## Extraction of LDA model parameters

In [1]:
import pickle

from pandas import read_csv
from pandas import DataFrame, Series 
from collections import defaultdict

from gensim import corpora
from gensim.corpora import Dictionary
from gensim.models.ldamodel import LdaModel as lda



## I.  Gensim corpus format 

### A standard workflow to define corpus

Let us start with simple sentences and convert them into token vectors.

In [2]:
# Initial set of documents
documents = [
    "Human machine interface for lab abc computer applications",
    "A survey of user opinion of computer system response time",
    "The EPS user interface management system",
    "System and human system engineering testing of EPS",
    "Relation of user perceived response time to error measurement",
    "The generation of random binary unordered trees",
    "The intersection graph of paths in trees",
    "Graph minors IV Widths of trees and well quasi ordering",
    "Graph minors A survey",
]

# remove common words and tokenize
stoplist = set('for a of the and to in'.split())
texts = [
    [word for word in document.lower().split() if word not in stoplist]
    for document in documents
]

display(texts)

[['human', 'machine', 'interface', 'lab', 'abc', 'computer', 'applications'],
 ['survey', 'user', 'opinion', 'computer', 'system', 'response', 'time'],
 ['eps', 'user', 'interface', 'management', 'system'],
 ['system', 'human', 'system', 'engineering', 'testing', 'eps'],
 ['relation', 'user', 'perceived', 'response', 'time', 'error', 'measurement'],
 ['generation', 'random', 'binary', 'unordered', 'trees'],
 ['intersection', 'graph', 'paths', 'trees'],
 ['graph', 'minors', 'iv', 'widths', 'trees', 'well', 'quasi', 'ordering'],
 ['graph', 'minors', 'survey']]

Now we can build a token dictionary, which we use in final integer-encoded tokenisation. 

In [3]:
frequency = defaultdict(int)
for text in texts:
    for token in text:
        frequency[token] += 1

texts = [
    [token for token in text if frequency[token] > 1]
    for text in texts
]
display(texts)

[['human', 'interface', 'computer'],
 ['survey', 'user', 'computer', 'system', 'response', 'time'],
 ['eps', 'user', 'interface', 'system'],
 ['system', 'human', 'system', 'eps'],
 ['user', 'response', 'time'],
 ['trees'],
 ['graph', 'trees'],
 ['graph', 'minors', 'trees'],
 ['graph', 'minors', 'survey']]

Lets build a integer-encoding for the words with gensim library and encode a single text as an example.

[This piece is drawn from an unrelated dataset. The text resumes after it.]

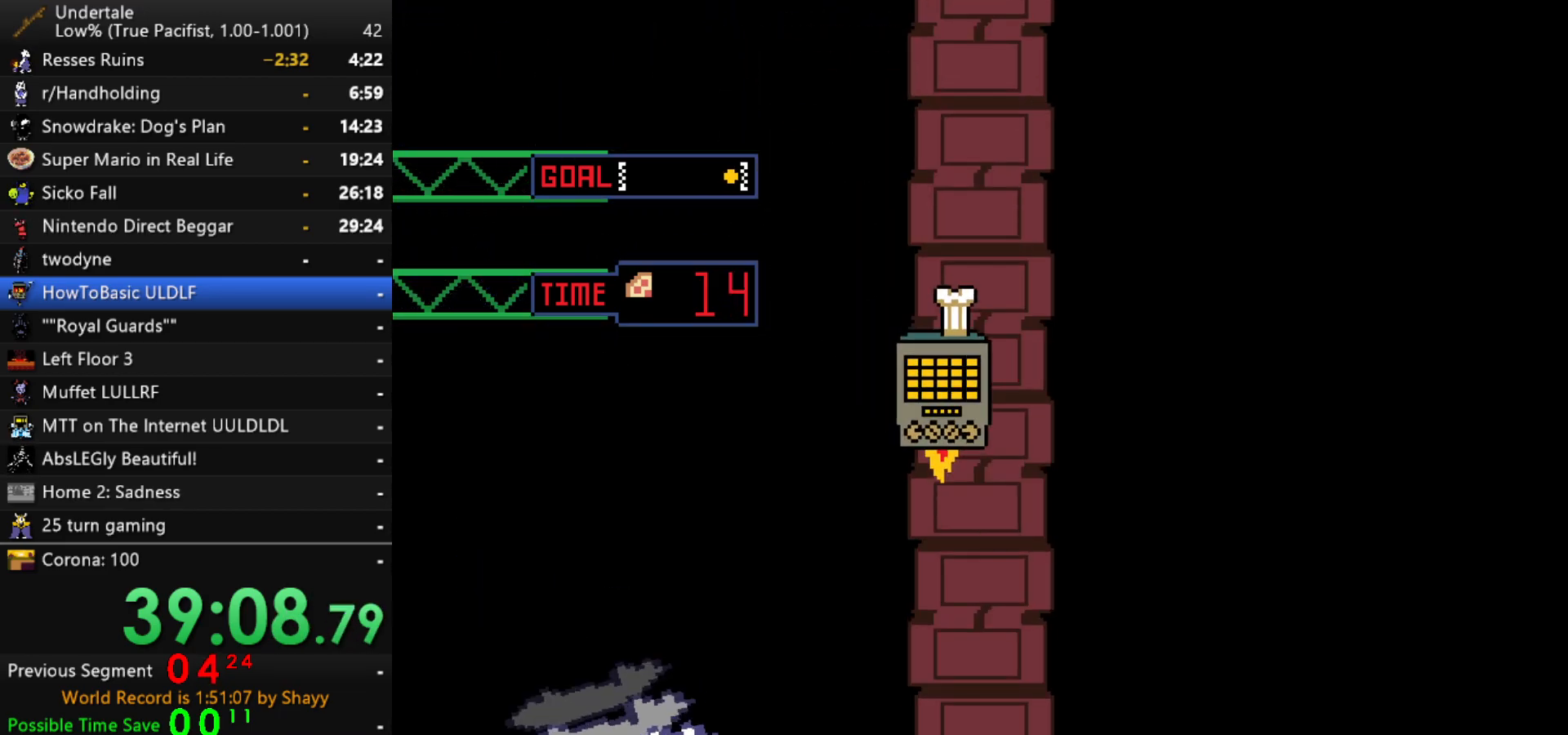
{"keys": ["z"], "events": [[200, "right", "up"], [250, "up", "up"], [384, "x", "down"], [434, "z", "down"], [484, "x", "up"]]}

A corpus data-type is list or sequence of such encodings.

In [4]:
# Dictionary
dictionary = Dictionary(texts)
print("Dictionary of encodings")
print(dictionary.token2id)
print("")

# Encoding with the dictionary
new_doc = "Human human computer interaction"
new_vec = dictionary.doc2bow(new_doc.lower().split())
print("Encoding of '{}' as word-count pairs".format(new_doc))
print(new_vec)

Dictionary of encodings
{'computer': 0, 'human': 1, 'interface': 2, 'response': 3, 'survey': 4, 'system': 5, 'time': 6, 'user': 7, 'eps': 8, 'trees': 9, 'graph': 10, 'minors': 11}

Encoding of 'Human human computer interaction' as word-count pairs
[(0, 1), (1, 2)]


### What is a document  for collocations?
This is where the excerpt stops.